What to produce: From the line below containing "scroll(706, 355, up, 3)" to the final line, print each line exactly as written. No pictures belong in the copy.

━━━━━━━━━━━━━━━━

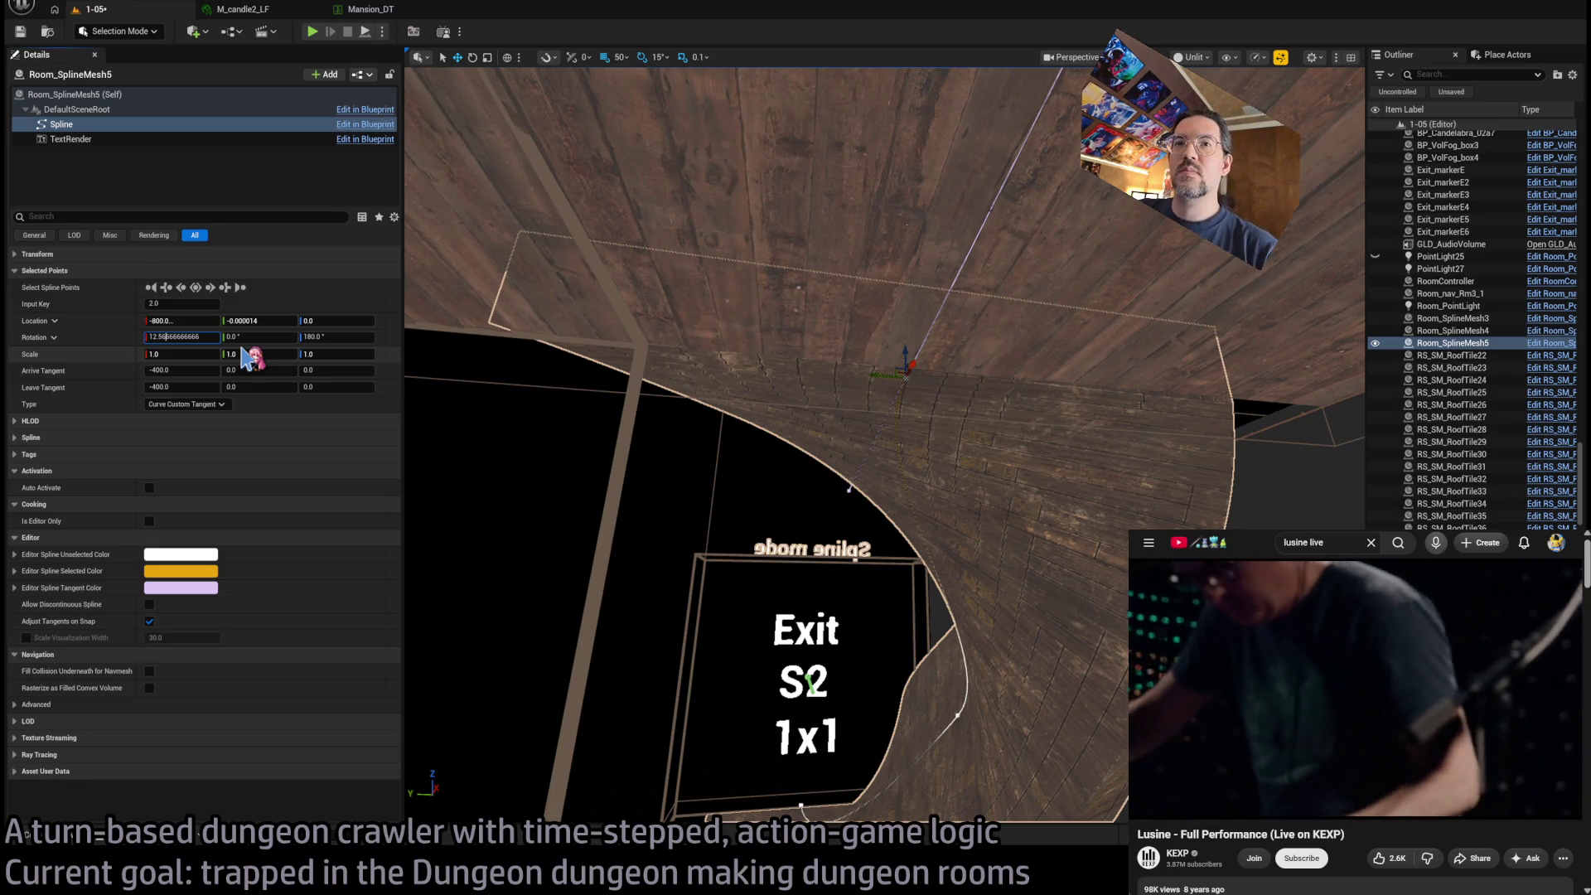
key(Return)
scroll(706, 355, up, 3)
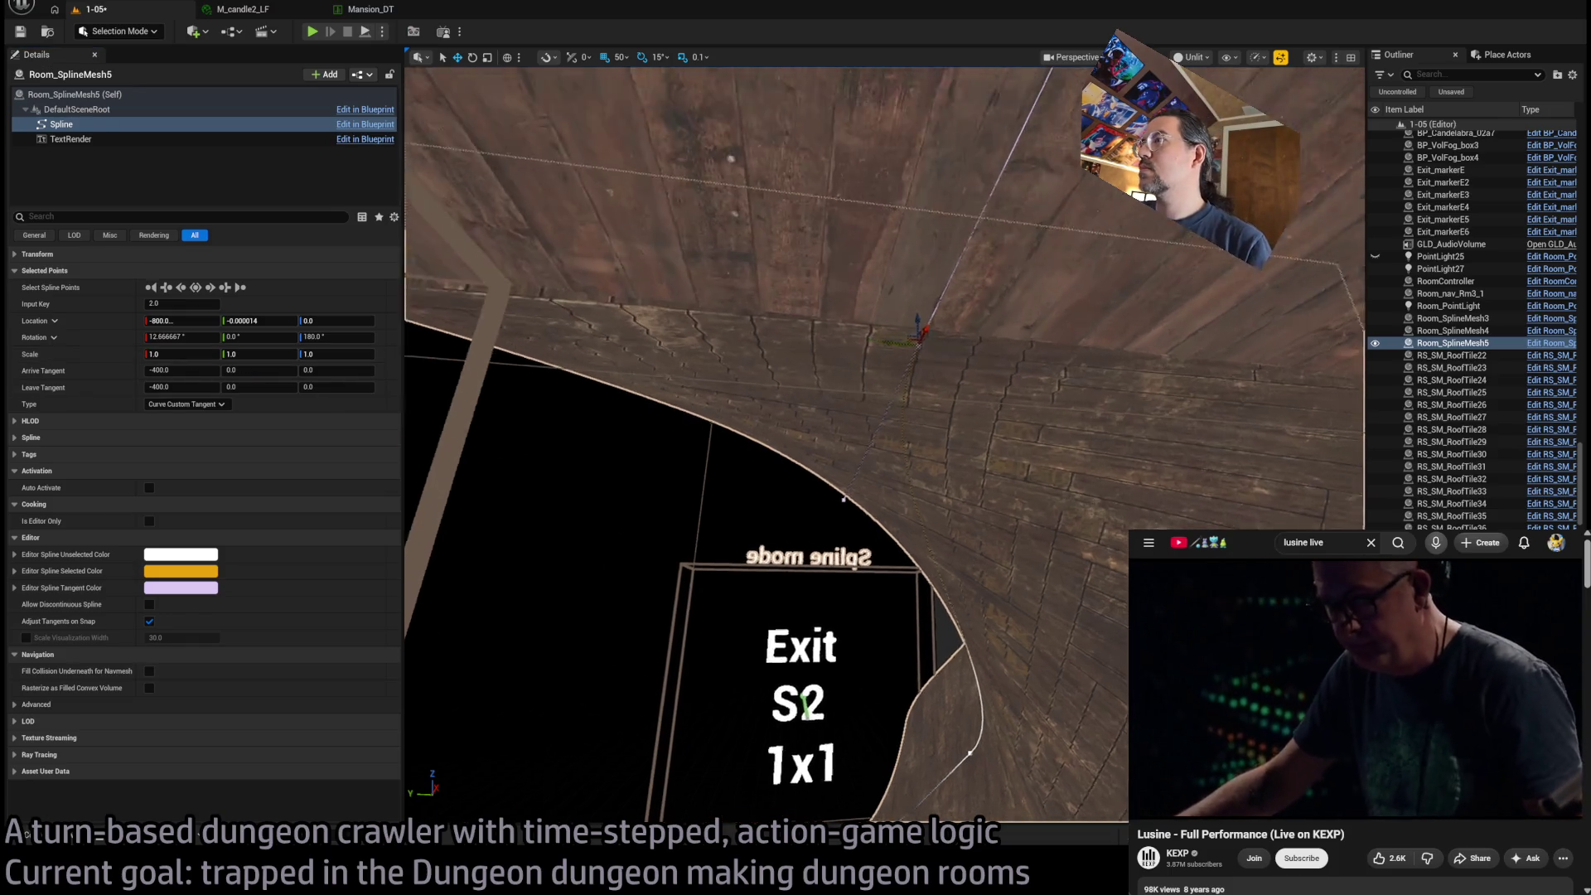
double_click(163, 337)
text(6)
key(Return)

━━━━━━━━━━━━━━━━

Answer to this problem:
scroll(706, 355, up, 3)
double_click(163, 337)
text(6)
key(Return)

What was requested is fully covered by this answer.